前言
如果你认为深度学习非常的吃GPU,或者说非常的耗时间,训练一个模型要非常久,但是你如果了解了迁移学习
那你的模型可能只需要几分钟,而且准确率不比你自己训练的模型准确率低,本节我们将会介绍两种方法来实现迁移学习
迁移学习方法介绍
-
微调网络的方法
实现迁移学习,更改最后一层全连接,并且微调训练网络 -
将模型看成特征提取器
,如果一个模型的预训练模型非常的好,那完全就把前面的层看成特征提取器,冻结所有层并且更改最后一层,只训练最后一层,这样我们只训练了最后一层,训练会非常的快速
迁移基本步骤
- 数据的准备
- 选择数据增广的方式
- 选择合适的模型
- 更换最后一层全连接
- 冻结层,开始训练
- 选择预测结果最好的模型保存
需要导入的包
- import zipfile # 解压文件
- import torchvision
- from torchvision import datasets, transforms, models
- import torch
- from torch.utils.data import DataLoader, Dataset
- import os
- import cv2
- import numpy as np
- import matplotlib.pyplot as plt
- from PIL import Image
- import copy
数据准备
本次实验的数据到这里下载
首先按照上一章节讲的数据读取方法来准备数据
- # 解压数据到指定文件
- def unzip(filename, dst_dir):
- z = zipfile.ZipFile(filename)
- z.extractall(dst_dir)
- unzip('./data/hymenoptera_data.zip', './data/')
- # 实现自己的Dataset方法,主要实现两个方法__len__和__getitem__
- class MyDataset(Dataset):
- def __init__(self, dirname, transform=None):
- super(MyDataset, self).__init__()
- self.classes = os.listdir(dirname)
- self.images = []
- self.transform = transform
- for i, classes in enumerate(self.classes):
- classes_path = os.path.join(dirname, classes)

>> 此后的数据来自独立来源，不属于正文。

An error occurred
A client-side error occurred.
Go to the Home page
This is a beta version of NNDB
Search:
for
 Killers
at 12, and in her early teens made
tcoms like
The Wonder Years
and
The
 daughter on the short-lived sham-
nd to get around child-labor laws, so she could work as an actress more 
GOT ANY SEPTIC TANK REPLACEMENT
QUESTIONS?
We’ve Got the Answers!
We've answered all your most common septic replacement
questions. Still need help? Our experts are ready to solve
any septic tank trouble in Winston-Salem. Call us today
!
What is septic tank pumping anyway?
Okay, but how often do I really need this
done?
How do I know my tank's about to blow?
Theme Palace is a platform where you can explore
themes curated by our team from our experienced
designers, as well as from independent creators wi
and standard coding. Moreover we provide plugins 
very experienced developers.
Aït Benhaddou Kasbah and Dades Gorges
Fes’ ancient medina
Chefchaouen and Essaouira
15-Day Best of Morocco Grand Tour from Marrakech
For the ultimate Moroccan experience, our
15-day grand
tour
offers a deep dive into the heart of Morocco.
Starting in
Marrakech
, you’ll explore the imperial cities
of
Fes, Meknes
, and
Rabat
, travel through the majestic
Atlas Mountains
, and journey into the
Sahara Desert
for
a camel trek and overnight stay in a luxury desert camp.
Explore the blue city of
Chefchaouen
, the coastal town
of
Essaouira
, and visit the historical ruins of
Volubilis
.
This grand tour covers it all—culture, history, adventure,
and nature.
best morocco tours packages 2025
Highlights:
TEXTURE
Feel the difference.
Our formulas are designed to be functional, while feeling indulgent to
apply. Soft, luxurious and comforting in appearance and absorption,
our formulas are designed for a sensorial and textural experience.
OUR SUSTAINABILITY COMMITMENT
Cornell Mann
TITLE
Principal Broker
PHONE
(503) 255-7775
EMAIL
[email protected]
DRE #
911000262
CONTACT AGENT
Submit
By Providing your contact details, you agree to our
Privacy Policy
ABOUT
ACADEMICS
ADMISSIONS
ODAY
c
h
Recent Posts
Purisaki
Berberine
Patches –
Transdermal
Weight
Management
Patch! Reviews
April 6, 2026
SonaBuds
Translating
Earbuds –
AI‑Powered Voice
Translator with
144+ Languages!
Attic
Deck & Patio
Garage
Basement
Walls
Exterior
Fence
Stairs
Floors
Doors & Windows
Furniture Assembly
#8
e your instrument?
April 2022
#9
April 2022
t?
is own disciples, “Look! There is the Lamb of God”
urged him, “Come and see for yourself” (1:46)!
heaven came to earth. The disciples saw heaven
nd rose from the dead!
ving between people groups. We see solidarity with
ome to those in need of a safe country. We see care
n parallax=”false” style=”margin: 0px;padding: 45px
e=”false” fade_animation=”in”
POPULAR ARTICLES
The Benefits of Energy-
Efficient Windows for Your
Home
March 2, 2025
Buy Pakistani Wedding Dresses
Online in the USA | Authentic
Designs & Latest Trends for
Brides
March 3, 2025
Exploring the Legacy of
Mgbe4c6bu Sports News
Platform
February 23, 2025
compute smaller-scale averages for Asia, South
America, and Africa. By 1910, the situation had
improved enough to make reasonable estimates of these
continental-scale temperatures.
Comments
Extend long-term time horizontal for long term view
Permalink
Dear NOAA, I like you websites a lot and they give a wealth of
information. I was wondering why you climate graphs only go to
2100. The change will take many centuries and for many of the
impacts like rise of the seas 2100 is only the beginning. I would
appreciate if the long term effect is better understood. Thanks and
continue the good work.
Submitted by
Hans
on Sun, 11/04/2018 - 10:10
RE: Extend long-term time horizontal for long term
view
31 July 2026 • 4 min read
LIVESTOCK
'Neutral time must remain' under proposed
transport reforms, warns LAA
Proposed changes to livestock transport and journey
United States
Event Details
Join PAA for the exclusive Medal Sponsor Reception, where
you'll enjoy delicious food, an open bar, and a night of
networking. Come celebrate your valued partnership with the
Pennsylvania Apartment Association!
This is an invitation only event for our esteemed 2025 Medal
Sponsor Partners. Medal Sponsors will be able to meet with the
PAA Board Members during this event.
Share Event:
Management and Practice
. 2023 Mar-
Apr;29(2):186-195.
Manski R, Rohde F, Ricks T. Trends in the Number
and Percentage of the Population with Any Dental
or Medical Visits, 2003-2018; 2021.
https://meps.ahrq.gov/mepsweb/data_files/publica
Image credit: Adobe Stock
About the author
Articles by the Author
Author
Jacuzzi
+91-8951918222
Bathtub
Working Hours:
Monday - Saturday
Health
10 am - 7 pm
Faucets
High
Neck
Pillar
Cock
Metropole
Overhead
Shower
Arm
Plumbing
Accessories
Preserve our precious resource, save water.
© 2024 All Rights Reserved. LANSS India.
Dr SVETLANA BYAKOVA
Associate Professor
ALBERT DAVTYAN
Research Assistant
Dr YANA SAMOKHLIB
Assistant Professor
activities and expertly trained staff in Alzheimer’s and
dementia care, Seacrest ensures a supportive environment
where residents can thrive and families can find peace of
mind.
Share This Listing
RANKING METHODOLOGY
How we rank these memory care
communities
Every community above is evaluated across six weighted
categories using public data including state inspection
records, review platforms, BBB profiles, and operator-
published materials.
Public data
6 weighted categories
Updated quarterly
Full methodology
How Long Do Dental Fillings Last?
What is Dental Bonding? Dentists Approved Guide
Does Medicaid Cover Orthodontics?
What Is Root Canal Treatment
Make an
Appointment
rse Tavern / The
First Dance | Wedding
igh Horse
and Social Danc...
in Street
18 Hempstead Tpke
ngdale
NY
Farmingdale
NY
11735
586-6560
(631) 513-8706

- for image_name in os.listdir(classes_path):
- self.images.append((os.path.join(classes_path, image_name), i))
- def __len__(self):
- return len(self.images)
- def __getitem__(self, idx):
- image_name, classes = self.images[idx]
- image = Image.open(image_name)
- if self.transform:
- image = self.transform(image)
- return image, classes
- def get_claesses(self):
- return self.classes
- # 分布实现训练和预测的transform
- train_transform = transforms.Compose([
- transforms.Grayscale(3),
- transforms.RandomResizedCrop(224), #随机裁剪一个area然后再resize
- transforms.RandomHorizontalFlip(), #随机水平翻转
- transforms.Resize(size=(256, 256)),
- transforms.ToTensor(),
- transforms.Normalize([0.485, 0.456, 0.406], [0.229, 0.224, 0.225])
- ])
- val_transform = transforms.Compose([
- transforms.Grayscale(3),
- transforms.Resize(size=(256, 256)),
- transforms.CenterCrop(224),
- transforms.ToTensor(),
- transforms.Normalize([0.485, 0.456, 0.406], [0.229, 0.224, 0.225])
- ])
- # 分别实现loader
- train_dataset = MyDataset('./data/hymenoptera_data/train/', train_transform)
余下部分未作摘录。